Directions | Give the entries back exactly, dropping each image.

Material to process |
**********

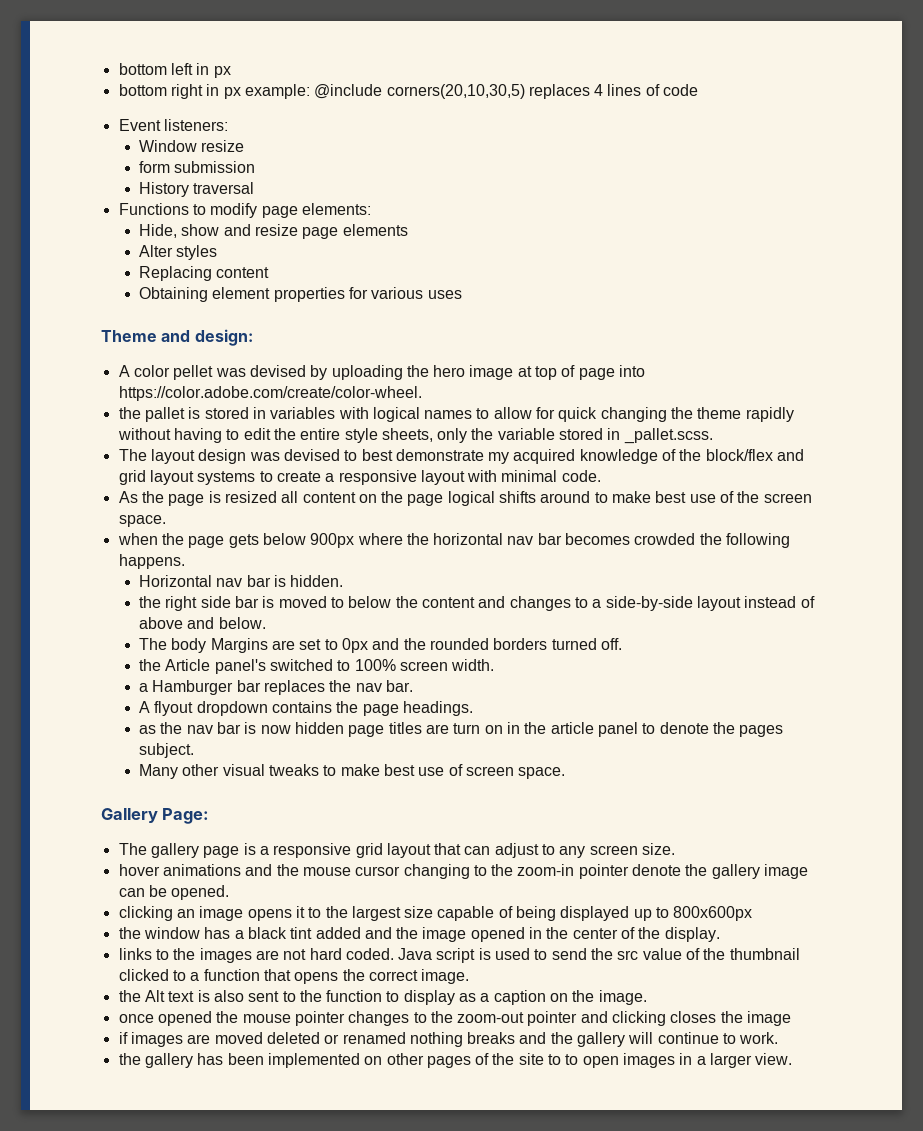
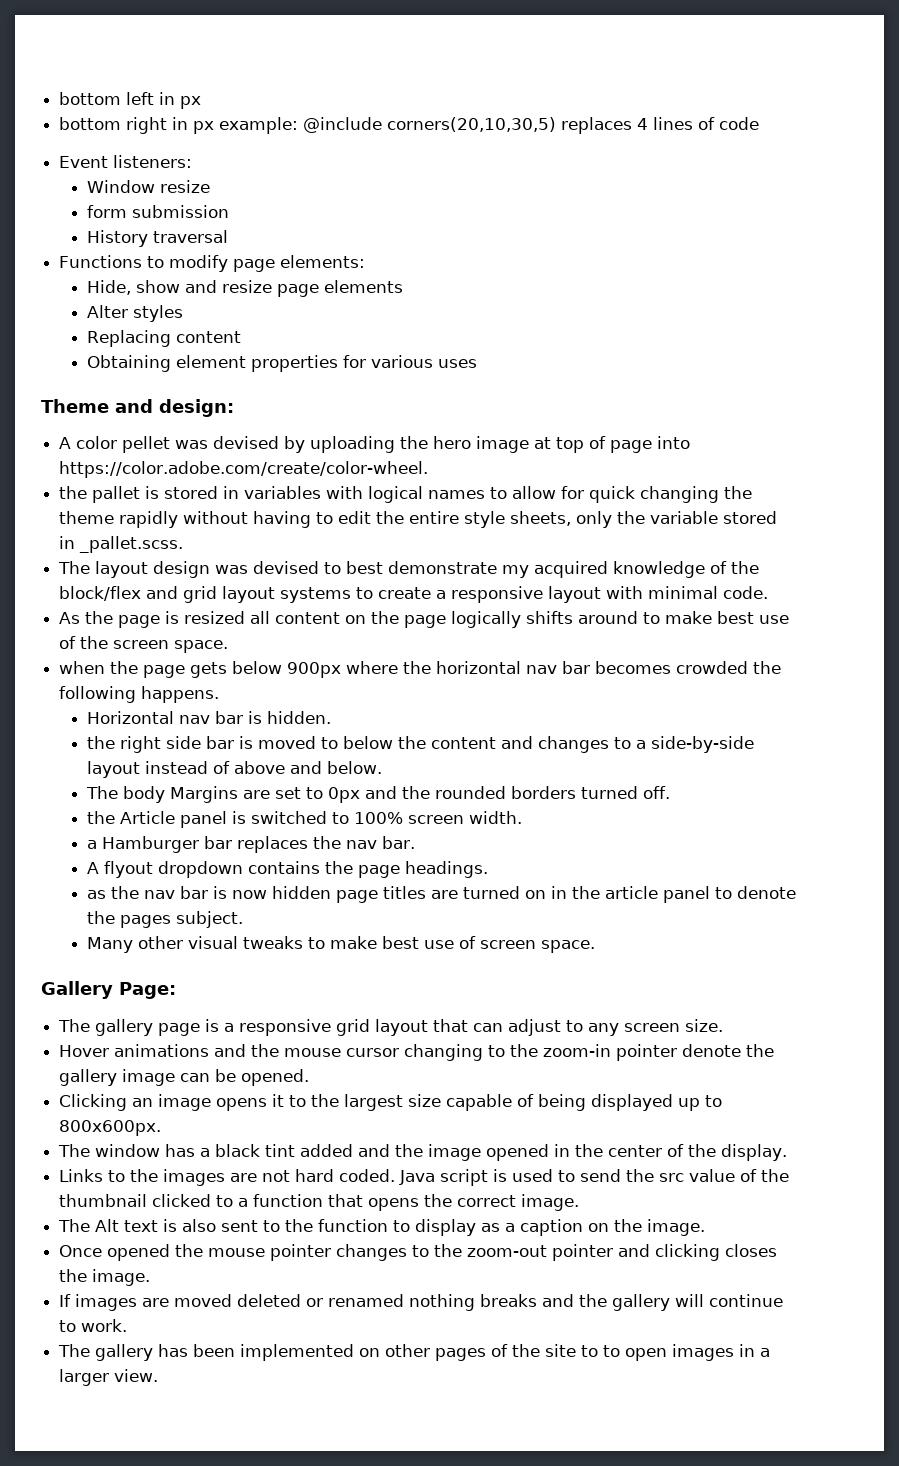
[447,491,495,506] logical -> [451,611,522,628] logically
[214,659,266,674] panel's -> [179,811,246,828] panel is
[453,723,481,734] turn -> [462,886,520,899] turned
[118,864,160,876] hover -> [59,1045,110,1057] Hover
[118,906,173,921] clicking -> [59,1094,128,1111] Clicking
[673,906,753,921] [118,927,141,939] 800x600px // the -> [59,1120,162,1136] [58,1144,91,1157] 800x600px. // The
[118,948,152,960] links -> [59,1169,104,1182] Links
[118,990,141,1002] the -> [58,1219,91,1232] The
[118,1014,154,1023] once -> [59,1245,103,1257] Once
[747,1011,792,1026] [118,1032,128,1044] image // if -> [92,1269,151,1286] [59,1294,72,1307] image. // If
[118,1053,141,1065] the -> [58,1344,91,1357] The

**********

Output for this exercise |
[447,491,495,506] logical -> [451,611,522,628] logically
[214,659,266,674] panel's -> [179,811,246,828] panel is
[453,723,481,734] turn -> [462,886,520,899] turned
[118,864,160,876] hover -> [59,1045,110,1057] Hover
[118,906,173,921] clicking -> [59,1094,128,1111] Clicking
[673,906,753,921] [118,927,141,939] 800x600px // the -> [59,1120,162,1136] [58,1144,91,1157] 800x600px. // The
[118,948,152,960] links -> [59,1169,104,1182] Links
[118,990,141,1002] the -> [58,1219,91,1232] The
[118,1014,154,1023] once -> [59,1245,103,1257] Once
[747,1011,792,1026] [118,1032,128,1044] image // if -> [92,1269,151,1286] [59,1294,72,1307] image. // If
[118,1053,141,1065] the -> [58,1344,91,1357] The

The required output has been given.